Top of Records shown

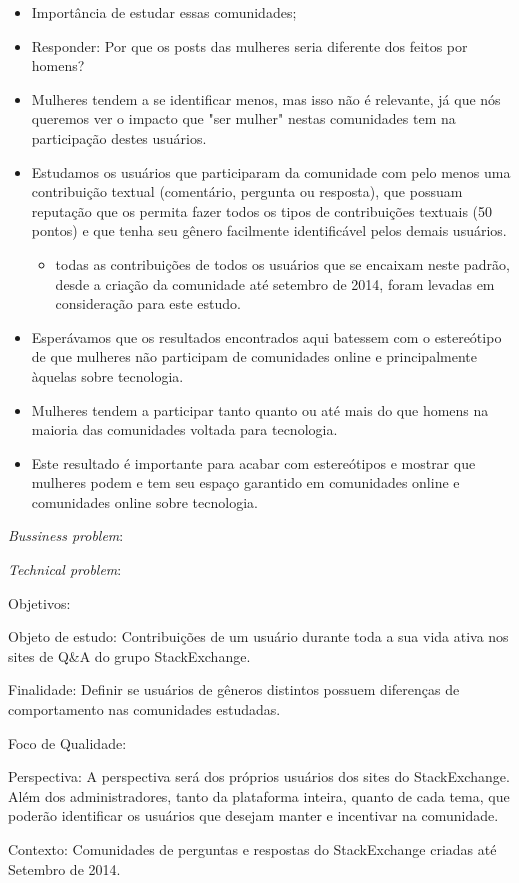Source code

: \begin{itemize}
	\item Importância de estudar essas comunidades;
	\item Responder: Por que os posts das mulheres seria diferente dos feitos por homens?
	\item Mulheres tendem a se identificar menos, mas isso não é relevante, já que nós queremos ver o impacto que "ser mulher" nestas comunidades tem na participação destes usuários.
	\item Estudamos os usuários que participaram da comunidade com pelo menos uma contribuição textual (comentário, pergunta ou resposta), que possuam reputação que os permita fazer todos os tipos de contribuições textuais (50 pontos) e que tenha seu gênero facilmente identificável pelos demais usuários.
	\begin{itemize}
		\item todas as contribuições de todos os usuários que se encaixam neste padrão, desde a criação da comunidade até setembro de 2014, foram levadas em consideração para este estudo.
	\end{itemize}
	\item Esperávamos que os resultados encontrados aqui batessem com o estereótipo de que mulheres não participam de comunidades online e principalmente àquelas sobre tecnologia.
	\item Mulheres tendem a participar tanto quanto ou até mais do que homens na maioria das comunidades voltada para tecnologia. 
	\item Este resultado é importante para acabar com estereótipos e mostrar que mulheres podem e tem seu espaço garantido em comunidades online e comunidades online sobre tecnologia.
\end{itemize}

\emph{Bussiness problem}: 

\emph{Technical problem}: 

Objetivos: 

Objeto de estudo: Contribuições de um usuário durante toda a sua vida ativa nos sites de Q\&A do grupo StackExchange.

Finalidade: Definir se usuários de gêneros distintos possuem diferenças de comportamento nas comunidades estudadas.

Foco de Qualidade:

Perspectiva: A perspectiva será dos próprios usuários dos sites do StackExchange. Além dos administradores, tanto da plataforma inteira, quanto de cada tema, que poderão identificar os usuários que desejam manter e incentivar na comunidade.

Contexto: Comunidades de perguntas e respostas do StackExchange criadas até Setembro de 2014.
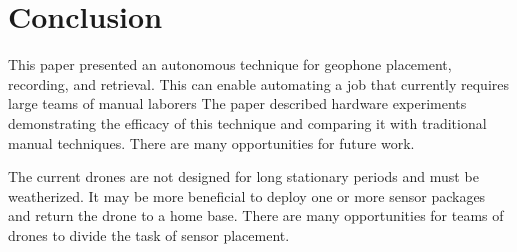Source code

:  \section{Conclusion}\label{sec:Conclusion}
This paper presented an autonomous technique for geophone placement, recording, and retrieval.  This can enable automating a job that currently requires large teams of manual laborers 
 The paper described hardware experiments demonstrating the efficacy of this technique and comparing it with traditional manual techniques.
 There are many opportunities for future work.  
 
 The current drones are not designed for long stationary periods and must be weatherized.  It may be more beneficial to deploy one or more sensor packages and return the drone to a home base.   There are many opportunities for teams of drones to divide the task of sensor placement.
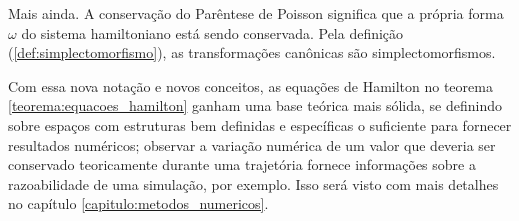 Mais ainda. A conservação do Parêntese de Poisson significa que a própria forma $\omega$ do sistema hamiltoniano está sendo conservada. Pela definição (\ref{def:simplectomorfismo}), as transformações canônicas são simplectomorfismos.

Com essa nova notação e novos conceitos, as equações de Hamilton no teorema \ref{teorema:equacoes_hamilton} ganham uma base teórica mais sólida, se definindo sobre espaços com estruturas bem definidas e específicas o suficiente para fornecer resultados numéricos; observar a variação numérica de um valor que deveria ser conservado teoricamente durante uma trajetória fornece informações sobre a razoabilidade de uma simulação, por exemplo. Isso será visto com mais detalhes no capítulo \ref{capitulo:metodos_numericos}.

Bottom of Records shown

What to work on
Wherever a line contains the string "sites", copy that line from the data.

Written reply
Objeto de estudo: Contribuições de um usuário durante toda a sua vida ativa nos sites de Q\&A do grupo StackExchange.
Perspectiva: A perspectiva será dos próprios usuários dos sites do StackExchange. Além dos administradores, tanto da plataforma inteira, quanto de cada tema, que poderão identificar os usuários que desejam manter e incentivar na comunidade.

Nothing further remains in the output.